- Your instructions -
Transcribe every line below exactly; no image goes into the output.

- Saved entries -

+ + + +

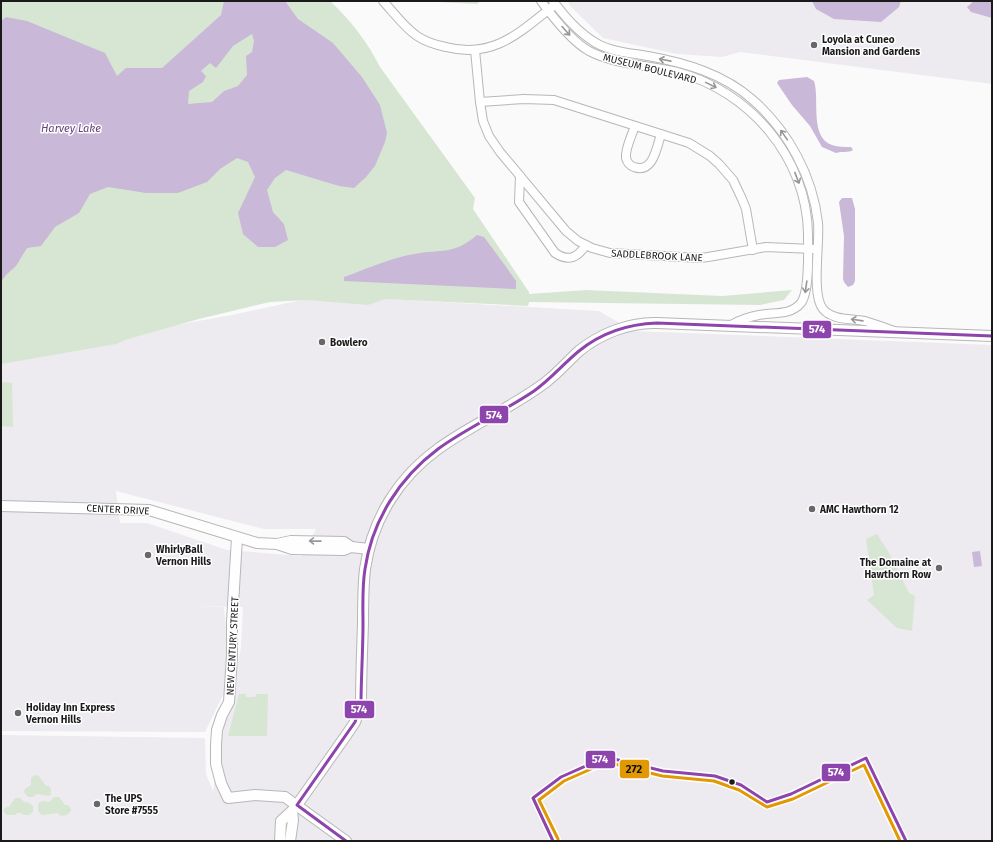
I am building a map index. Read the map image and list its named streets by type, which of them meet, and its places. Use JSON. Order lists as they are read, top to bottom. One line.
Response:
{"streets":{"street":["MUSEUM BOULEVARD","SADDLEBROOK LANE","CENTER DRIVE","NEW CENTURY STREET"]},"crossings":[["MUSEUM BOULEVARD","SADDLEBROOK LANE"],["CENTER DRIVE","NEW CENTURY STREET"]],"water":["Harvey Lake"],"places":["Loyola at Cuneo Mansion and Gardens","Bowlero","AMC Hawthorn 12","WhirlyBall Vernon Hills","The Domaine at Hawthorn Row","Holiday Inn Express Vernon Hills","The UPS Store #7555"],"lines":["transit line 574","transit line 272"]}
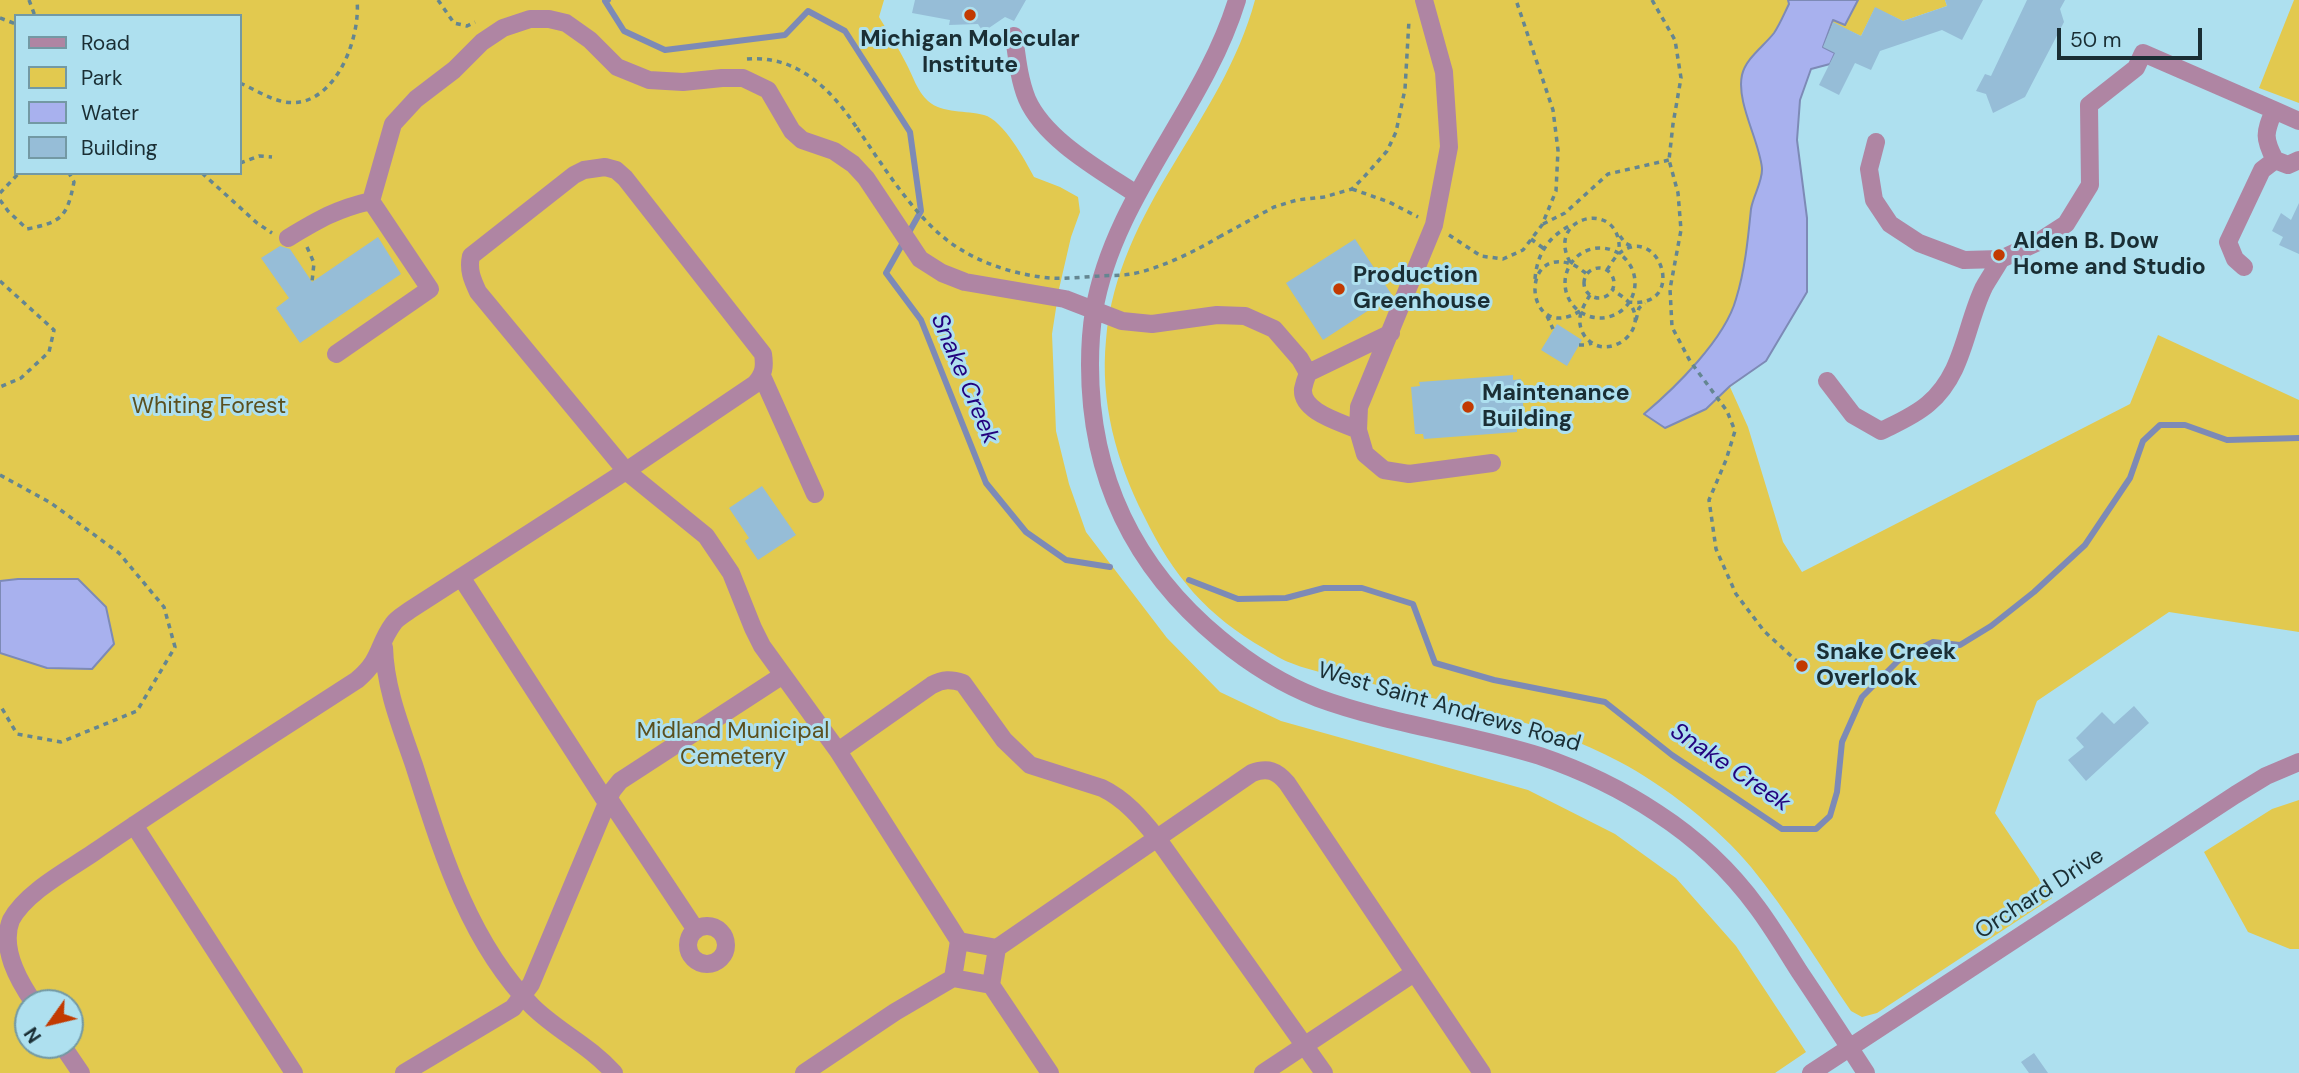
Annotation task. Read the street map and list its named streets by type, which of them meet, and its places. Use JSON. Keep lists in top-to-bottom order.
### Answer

+ + + +

- Result of this task -
I am building a map index. Read the map image and list its named streets by type, which of them meet, and its places. Use JSON. Order lists as they are read, top to bottom. One line.
Response:
{"streets":{"street":["MUSEUM BOULEVARD","SADDLEBROOK LANE","CENTER DRIVE","NEW CENTURY STREET"]},"crossings":[["MUSEUM BOULEVARD","SADDLEBROOK LANE"],["CENTER DRIVE","NEW CENTURY STREET"]],"water":["Harvey Lake"],"places":["Loyola at Cuneo Mansion and Gardens","Bowlero","AMC Hawthorn 12","WhirlyBall Vernon Hills","The Domaine at Hawthorn Row","Holiday Inn Express Vernon Hills","The UPS Store #7555"],"lines":["transit line 574","transit line 272"]}
Annotation task. Read the street map and list its named streets by type, which of them meet, and its places. Use JSON. Keep lists in top-to-bottom order.
### Answer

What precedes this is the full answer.